All in Good Time
The key to success is getting around to it, eventually.
Feb 4, 2013, Vol. 18, No. 20 • By BARTON SWAIM
Before reading it, I had already decided to dislike this book. I had assumed, incorrectly, that it must be another clever panegyric on something traditionally thought of as a vice. I’ve grown weary of volumes purporting to reveal the hidden virtues of (to recall a few works from the last decade or so) hypocrisy, bitchiness, gossip, divorce, and melancholy. At their best, these kinds of books can make us reexamine pejorative words and concepts—Adam Bellow’s In Defense of Nepotism did that for me—but by and large they are little more than clever perversity.
The Art of Procrastination sounds as if it would be in this tradition, but it is not. John Perry’s aim isn’t to sing the praises of procrastination or to enumerate ways to “dawdle” or “lollygag” more effectively; in his view, procrastination is often (though not always) a bad thing. Instead, he wants to tell procrastinators that they aren’t the lazy slugs they often think they are; indeed, they’re not procrastinators at all, at least not in the way they think. Which makes sense: The lazy man doesn’t reprove himself for procrastinating.
Perry prefers the term “structured procrastination” to describe what most of us do naturally. It’s not that we’re lazy. People often think of us as industrious. And rightly so: We produce a lot. But there’s always some important task that, despite our best intentions, we seem incapable of completing. Eventually we get to it, usually late; but by that time it’s been replaced, at least in our minds, by some new thing we’ll spend the next several months admonishing ourselves for not doing.

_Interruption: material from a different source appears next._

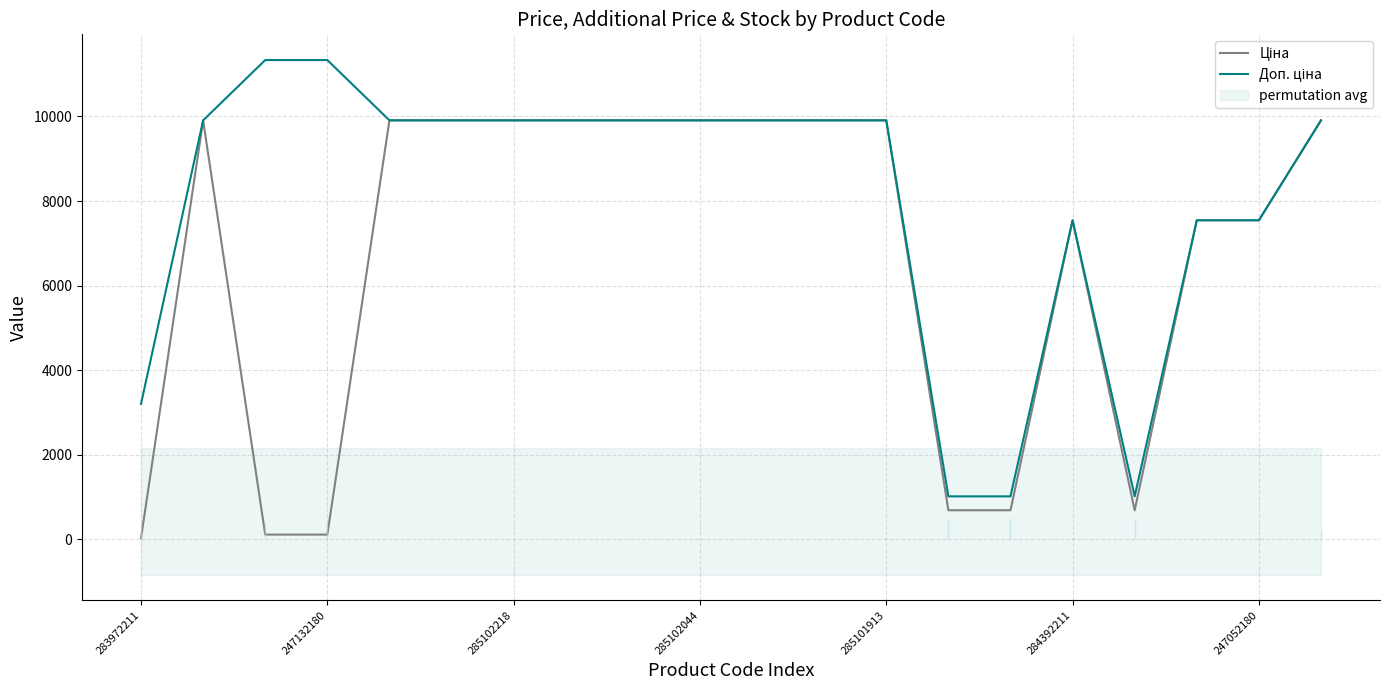

Where is Доп. ціна nearest to the value 6175?

284392211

Perry’s idea is that structured procrastinators do lots of things as ways of not doing other things. I clean the gutters and sweep the driveway because, as long as I’m doing so, I won’t get around to filling out that questionnaire for the neighborhood association. I’m writing this now because, if I don’t, I’m going to have to write a critique of a friend’s short story, which I agreed to do months ago but which I badly want not to do.

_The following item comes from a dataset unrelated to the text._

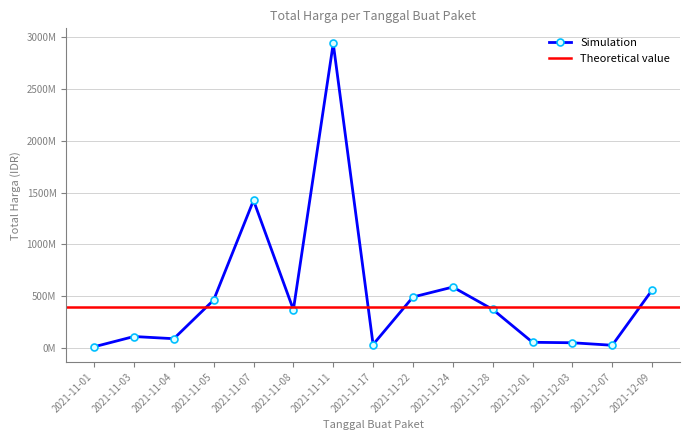

At which label does the data first exceed 370566800?

2021-11-05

What’s needed, says Perry, is self-deception. When you compose your list of things to do—and he urges a daily, detailed list, including things you should avoid, e.g., “Do not google Meg Ryan”—make your top-priority items things that you don’t want to do but must do. If you’re a structured procrastinator, you will avoid doing your top priority items by accomplishing lots of significant but second-level priority items. Then one of two things will happen: Either your yet-undone top-priority item will be superseded by a more important item, in which case you will accomplish it while avoiding your new top-priority item, or the original top-priority item will disappear.
The real genius of Perry’s idea is that it takes advantage of the fact that many “time sensitive” responsibilities foisted on us really aren’t that “time sensitive” at all—and, indeed, a substantial proportion of them will vanish before we get around to dealing with them. Which is why, as Perry points out, you should always populate the top of your list with things that (a) seem to have clear deadlines but don’t, and (b) seem to be important but aren’t.

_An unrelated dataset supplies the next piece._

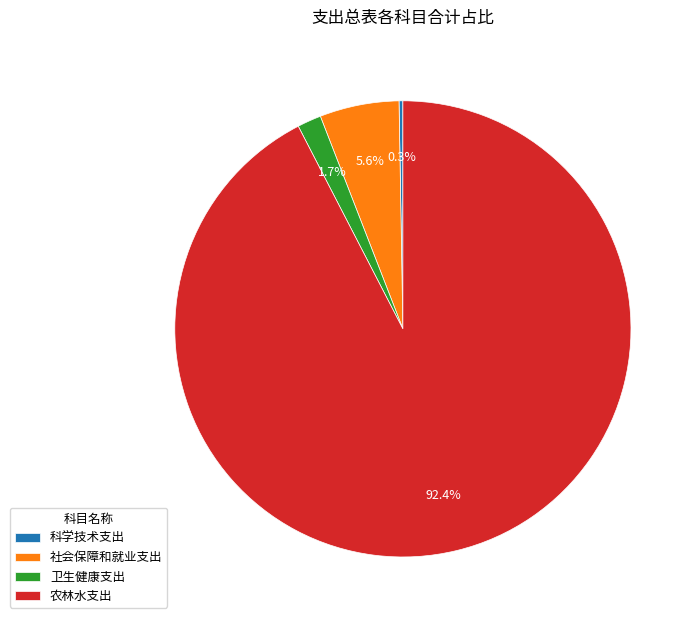

The 农林水支出 slice represents 92% of the pie. True or false?

True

Perry is a professor emeritus of philosophy at Stanford, and I am inclined to think that the demands placed on professors of philosophy are slightly more flexible than those placed on other people who work for a living. Still, he makes an excellent point. A complex and highly bureaucratic economy such as ours imposes an insane number of small deadlines on its adult population—which reminds me, the permission slip for my daughter’s field trip is due tomorrow—and one can easily forget that these deadlines aren’t all moral obligations. To put it another way: You have no responsibility to maximize the comfort and convenience of life’s innumerable deadline-setters.
The trick, writes Perry, is to make the right sorts of things your ostensible “priorities.” For example, renewing your driver’s license—hard deadline, real consequences for letting it pass—should never be at the top of your list. As a general rule, don’t put any government agency to the test; make the trek out to the DMV as a way of avoiding some other “important” chore. Many deadlines in the private sector, by contrast, are far more fluid than the tough-sounding rhetoric with which they’re announced. I don’t like to mention them by name; you know the ones I mean.
One small complaint: Perry is a genial writer, but he couldn’t pass up the temptation to remind readers that he is a good, right-thinking liberal. The snide quip, for example, about wanting to avoid “any [television] program involving Paris Hilton or Glenn Beck doing anything whatsoever” isn’t even funny—and hardly worth putting off the hundreds of thousands of Glenn Beck watchers (or even Paris Hilton admirers) who might enjoy this book.
Still, The Art of Procrastination is a fun, easy read and its chief idea will assuage the guilty feelings of many a procrastinator. It would have made a perfect Christmas gift. Unfortunately, I didn’t get around to writing this until after Christmas. Sorry.
Barton Swaim is the author of Scottish Men of Letters and the New Public Sphere: 1802-1834.